**The task:** Duplicate the entries below without any changes, from the very first line through the line containing "perception des conséquences de", including both of those lines.

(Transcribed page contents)
- - - - - - -

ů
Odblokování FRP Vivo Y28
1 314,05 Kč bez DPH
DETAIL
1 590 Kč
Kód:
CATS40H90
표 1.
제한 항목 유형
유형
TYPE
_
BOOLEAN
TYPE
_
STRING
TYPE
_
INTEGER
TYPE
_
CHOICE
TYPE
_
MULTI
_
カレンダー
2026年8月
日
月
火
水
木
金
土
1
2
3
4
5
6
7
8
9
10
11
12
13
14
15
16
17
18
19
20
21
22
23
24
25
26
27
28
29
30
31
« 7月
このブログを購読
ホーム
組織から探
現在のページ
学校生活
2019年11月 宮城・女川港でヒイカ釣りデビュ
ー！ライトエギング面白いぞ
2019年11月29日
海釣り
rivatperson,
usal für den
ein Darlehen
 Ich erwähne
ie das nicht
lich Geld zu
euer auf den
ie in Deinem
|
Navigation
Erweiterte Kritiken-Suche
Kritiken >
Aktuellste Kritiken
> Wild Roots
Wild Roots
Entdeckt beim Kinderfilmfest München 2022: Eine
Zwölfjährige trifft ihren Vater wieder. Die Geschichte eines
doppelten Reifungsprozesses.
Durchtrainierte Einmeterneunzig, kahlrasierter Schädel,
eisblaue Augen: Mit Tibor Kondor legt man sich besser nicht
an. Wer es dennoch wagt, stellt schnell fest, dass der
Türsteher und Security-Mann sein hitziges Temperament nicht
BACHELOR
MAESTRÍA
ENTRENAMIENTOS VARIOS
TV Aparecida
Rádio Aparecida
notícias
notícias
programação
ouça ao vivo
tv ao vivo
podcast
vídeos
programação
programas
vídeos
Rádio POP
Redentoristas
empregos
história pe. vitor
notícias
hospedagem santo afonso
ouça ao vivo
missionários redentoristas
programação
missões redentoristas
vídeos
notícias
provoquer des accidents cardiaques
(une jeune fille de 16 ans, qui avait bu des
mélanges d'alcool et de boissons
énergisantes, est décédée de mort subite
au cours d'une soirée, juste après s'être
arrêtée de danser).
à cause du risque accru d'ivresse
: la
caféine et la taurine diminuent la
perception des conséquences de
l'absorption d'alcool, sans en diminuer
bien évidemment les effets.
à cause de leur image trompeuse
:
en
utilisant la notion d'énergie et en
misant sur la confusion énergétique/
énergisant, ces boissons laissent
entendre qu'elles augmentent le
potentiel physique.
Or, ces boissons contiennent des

- - - - - - -

**Problem solution:**
ů
Odblokování FRP Vivo Y28
1 314,05 Kč bez DPH
DETAIL
1 590 Kč
Kód:
CATS40H90
표 1.
제한 항목 유형
유형
TYPE
_
BOOLEAN
TYPE
_
STRING
TYPE
_
INTEGER
TYPE
_
CHOICE
TYPE
_
MULTI
_
カレンダー
2026年8月
日
月
火
水
木
金
土
1
2
3
4
5
6
7
8
9
10
11
12
13
14
15
16
17
18
19
20
21
22
23
24
25
26
27
28
29
30
31
« 7月
このブログを購読
ホーム
組織から探
現在のページ
学校生活
2019年11月 宮城・女川港でヒイカ釣りデビュ
ー！ライトエギング面白いぞ
2019年11月29日
海釣り
rivatperson,
usal für den
ein Darlehen
 Ich erwähne
ie das nicht
lich Geld zu
euer auf den
ie in Deinem
|
Navigation
Erweiterte Kritiken-Suche
Kritiken >
Aktuellste Kritiken
> Wild Roots
Wild Roots
Entdeckt beim Kinderfilmfest München 2022: Eine
Zwölfjährige trifft ihren Vater wieder. Die Geschichte eines
doppelten Reifungsprozesses.
Durchtrainierte Einmeterneunzig, kahlrasierter Schädel,
eisblaue Augen: Mit Tibor Kondor legt man sich besser nicht
an. Wer es dennoch wagt, stellt schnell fest, dass der
Türsteher und Security-Mann sein hitziges Temperament nicht
BACHELOR
MAESTRÍA
ENTRENAMIENTOS VARIOS
TV Aparecida
Rádio Aparecida
notícias
notícias
programação
ouça ao vivo
tv ao vivo
podcast
vídeos
programação
programas
vídeos
Rádio POP
Redentoristas
empregos
história pe. vitor
notícias
hospedagem santo afonso
ouça ao vivo
missionários redentoristas
programação
missões redentoristas
vídeos
notícias
provoquer des accidents cardiaques
(une jeune fille de 16 ans, qui avait bu des
mélanges d'alcool et de boissons
énergisantes, est décédée de mort subite
au cours d'une soirée, juste après s'être
arrêtée de danser).
à cause du risque accru d'ivresse
: la
caféine et la taurine diminuent la
perception des conséquences de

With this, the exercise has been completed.